The most important thing any person can do to see gains in their goals, rather they be performance or general health related is to realize that every BODY is different. We have different ratios of slow and fast twitch muscle cells that dictate if we are genetically built for sprints or longer runs and affects how we use our energy systems or cycles. If we have a family history of diabetes or display signs of metabolic syndrome, then we must be more diligent in how much glucose we consume due to our bodies containing higher blood levels and can be more sensitive to insulin release, if we have surges in glucose consumption. Hormones affect these cycles, liver health and body fat distribution can affect how efficiently the cycles run. Emotions can influence how glucose is used (the more nervous we are at a race, the more we are burning due to increased adrenaline and cortisol). External factors such as heat, cold or clothing will effect production (will be more focused on cooling or heat production and less on sending blood to working muscles).
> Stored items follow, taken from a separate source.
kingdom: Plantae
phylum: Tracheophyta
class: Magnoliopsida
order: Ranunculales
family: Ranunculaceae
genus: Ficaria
Lastly, gastrointestinal systems are different in how we absorb, breakdown and ultimately get those nutrients out to blood vessels that transport nutrients to working muscles. Also, if we are not partaking in nutrient dense foods, then we could be deficient on enzymes and key vitamins or minerals that act as catalysts or carriers for all this cycling of energy “cells.”
So, the key in finding out what your fueling needs are is to practice during your training sessions. Take note on how you feel, perform and post-workout recovery needs. You would be amazed at how much the body can do, compensate for weaknesses or when lacking the proper nutrients. It will get what it needs, one way or another, but it comes at a cost. The best thing you can do is eat a variety of whole foods that are nutritious so that you can keep storage units full, readily accessible and replenish what you have taken away. Ultimately, the body will shut you down, if you cannot compromise with it. This can come in the form of a bonk at a race, stalled weight loss, decreased performance, injury or lacking motivation as a mental survival tool to tell you that enough is enough. Listen closely to your body, it’s the only body we got and can do amazing things!